**To-do item**
Reproduce the following lines verbatim, omitting the pictures.

(Beginning of Record excerpts)

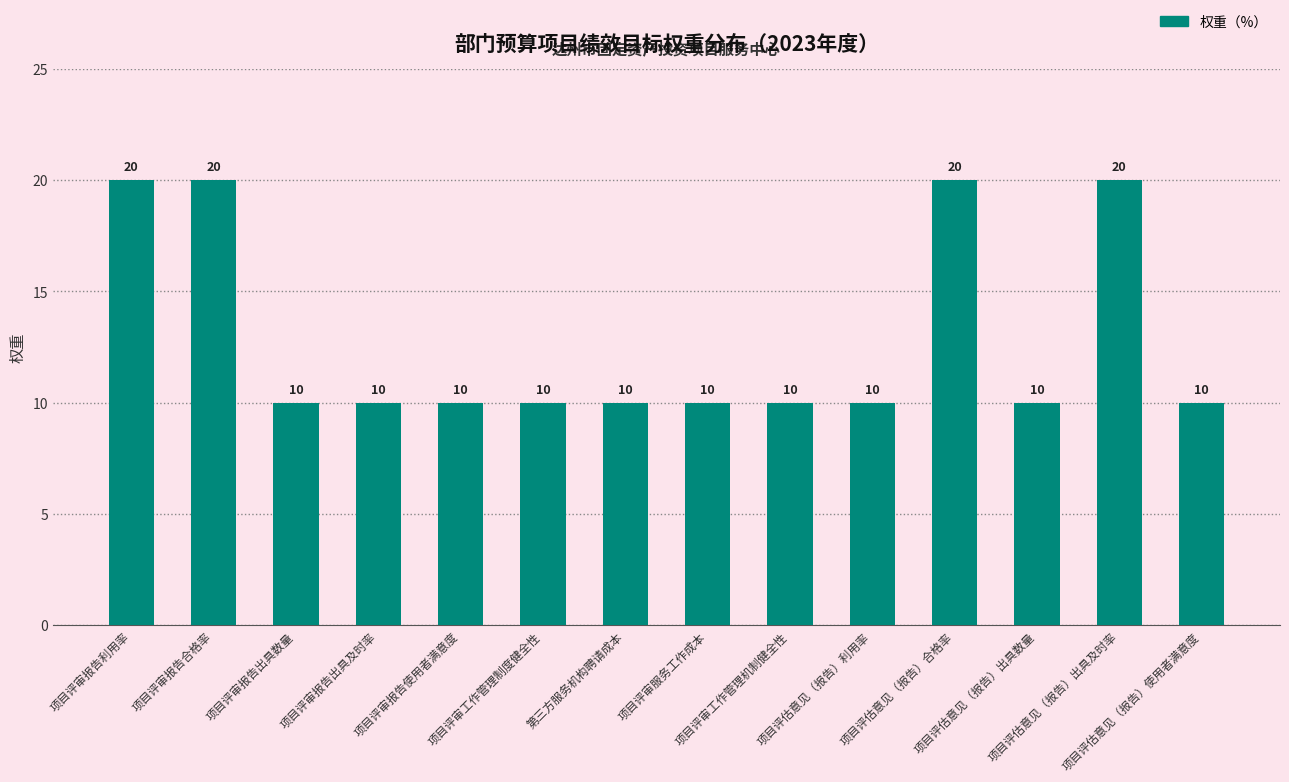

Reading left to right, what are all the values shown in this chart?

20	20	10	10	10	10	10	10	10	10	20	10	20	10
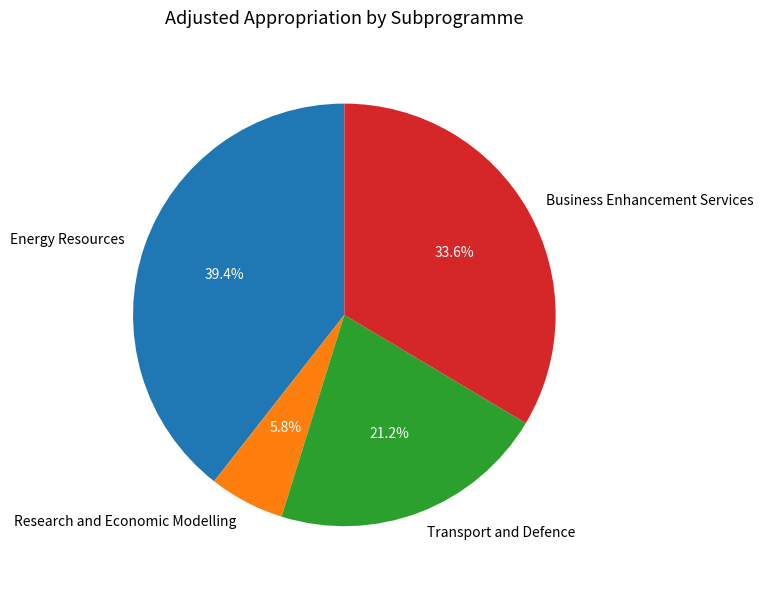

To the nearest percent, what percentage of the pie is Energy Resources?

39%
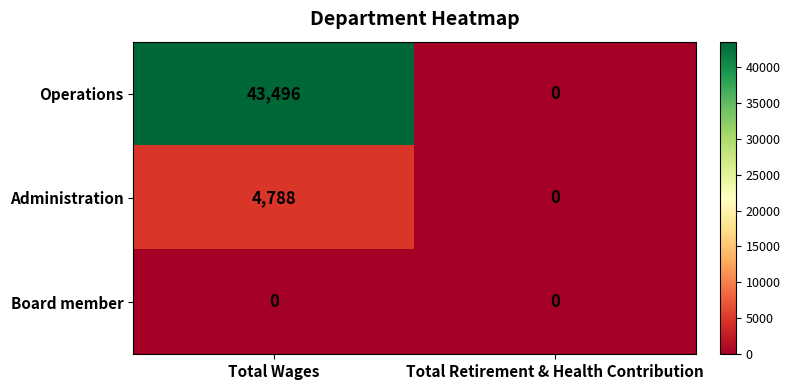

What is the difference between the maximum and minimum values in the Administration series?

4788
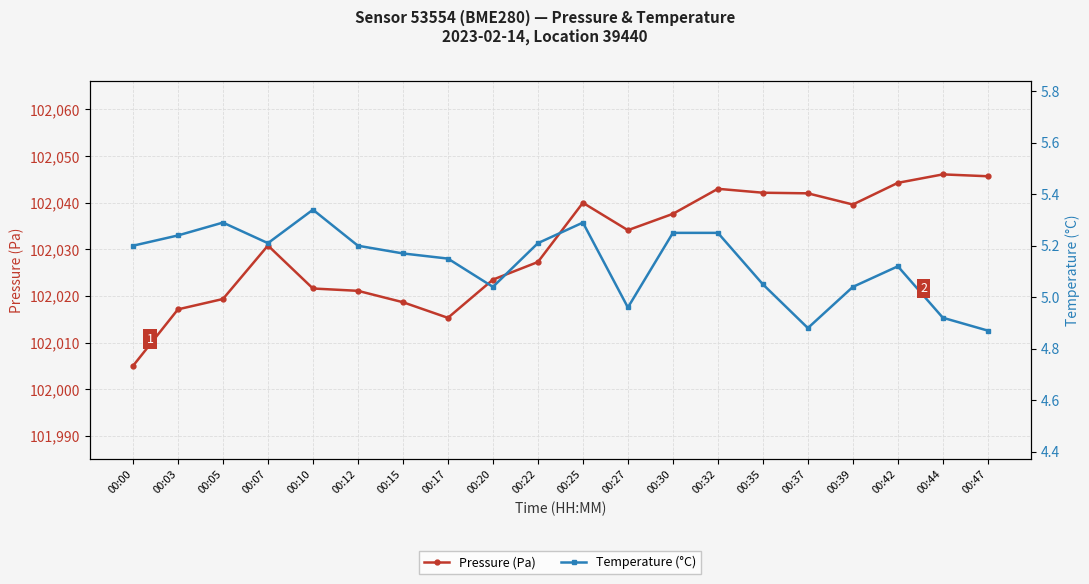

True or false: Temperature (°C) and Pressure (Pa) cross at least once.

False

(End of Record excerpts)

**Result below**
Reading left to right, what are all the values shown in this chart?

20	20	10	10	10	10	10	10	10	10	20	10	20	10

To the nearest percent, what percentage of the pie is Energy Resources?

39%

What is the difference between the maximum and minimum values in the Administration series?

4788

True or false: Temperature (°C) and Pressure (Pa) cross at least once.

False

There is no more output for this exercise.